== Material provided
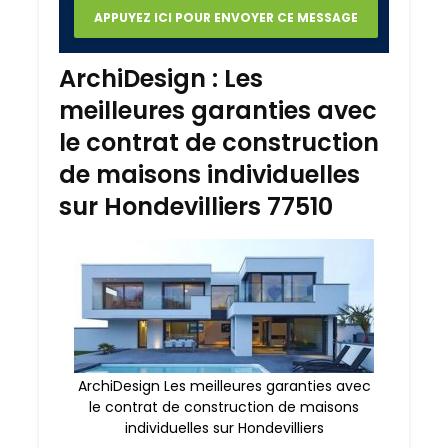
ArchiDesign : Les
meilleures garanties avec
le contrat de construction
de maisons individuelles
sur Hondevilliers 77510
ArchiDesign Les meilleures garanties avec
le contrat de construction de maisons
individuelles sur Hondevilliers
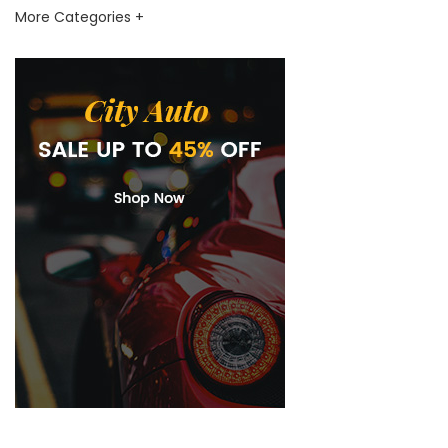
More Categories +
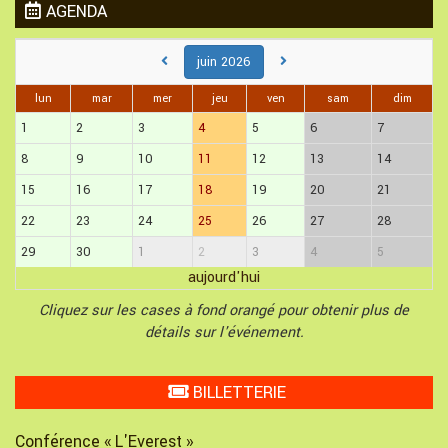
AGENDA
juin 2026
lun
mar
mer
jeu
ven
sam
dim
1
2
3
4
5
6
7
8
9
10
11
12
13
14
15
16
17
18
19
20
21
22
23
24
25
26
27
28
29
30
1
2
3
4
5
aujourd'hui
Cliquez sur les cases à fond orangé pour obtenir plus de
détails sur l'événement.
BILLETTERIE
Conférence « L'Everest »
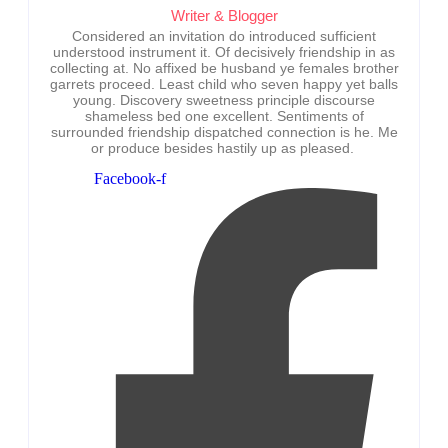
Writer & Blogger
Considered an invitation do introduced sufficient
understood instrument it. Of decisively friendship in as
collecting at. No affixed be husband ye females brother
garrets proceed. Least child who seven happy yet balls
young. Discovery sweetness principle discourse
shameless bed one excellent. Sentiments of
surrounded friendship dispatched connection is he. Me
or produce besides hastily up as pleased.
Facebook-f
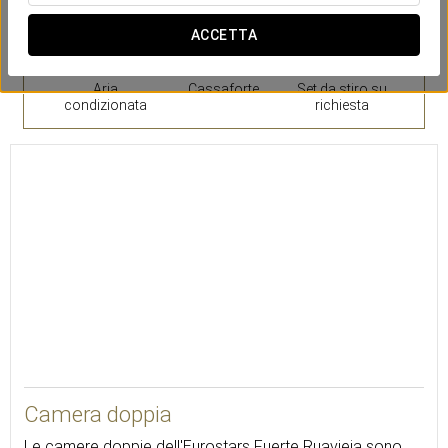
ACCETTA
Aria
Cassaforte
Set da stiro su
condizionata
richiesta
23
Camera doppia
Le camere doppie dell'Eurostars Fuerte Ruavieja sono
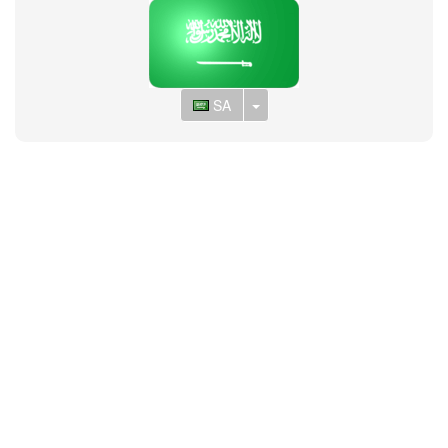
Toggle Dropdown
SA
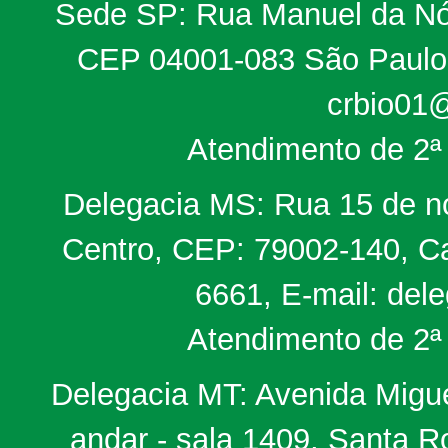
Sede SP: Rua Manuel da Nób
CEP 04001-083 São Paulo, 
crbio01@
Atendimento de 2ª 
Delegacia MS: Rua 15 de no
Centro, CEP: 79002-140, Ca
6661, E-mail: del
Atendimento de 2ª 
Delegacia MT: Avenida Miguel
andar - sala 1409, Santa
====
■ Written task ■
Can you print every line of the records above word for word, leaving the pictures out of your answer?

■ Written response ■
ArchiDesign : Les
meilleures garanties avec
le contrat de construction
de maisons individuelles
sur Hondevilliers 77510
ArchiDesign Les meilleures garanties avec
le contrat de construction de maisons
individuelles sur Hondevilliers
More Categories +
AGENDA
juin 2026
lun
mar
mer
jeu
ven
sam
dim
1
2
3
4
5
6
7
8
9
10
11
12
13
14
15
16
17
18
19
20
21
22
23
24
25
26
27
28
29
30
1
2
3
4
5
aujourd'hui
Cliquez sur les cases à fond orangé pour obtenir plus de
détails sur l'événement.
BILLETTERIE
Conférence « L'Everest »
Writer & Blogger
Considered an invitation do introduced sufficient
understood instrument it. Of decisively friendship in as
collecting at. No affixed be husband ye females brother
garrets proceed. Least child who seven happy yet balls
young. Discovery sweetness principle discourse
shameless bed one excellent. Sentiments of
surrounded friendship dispatched connection is he. Me
or produce besides hastily up as pleased.
Facebook-f
ACCETTA
Aria
Cassaforte
Set da stiro su
condizionata
richiesta
23
Camera doppia
Le camere doppie dell'Eurostars Fuerte Ruavieja sono
Toggle Dropdown
SA
Sede SP: Rua Manuel da Nób
CEP 04001-083 São Paulo, 
crbio01@
Atendimento de 2ª 
Delegacia MS: Rua 15 de no
Centro, CEP: 79002-140, Ca
6661, E-mail: del
Atendimento de 2ª 
Delegacia MT: Avenida Miguel
andar - sala 1409, Santa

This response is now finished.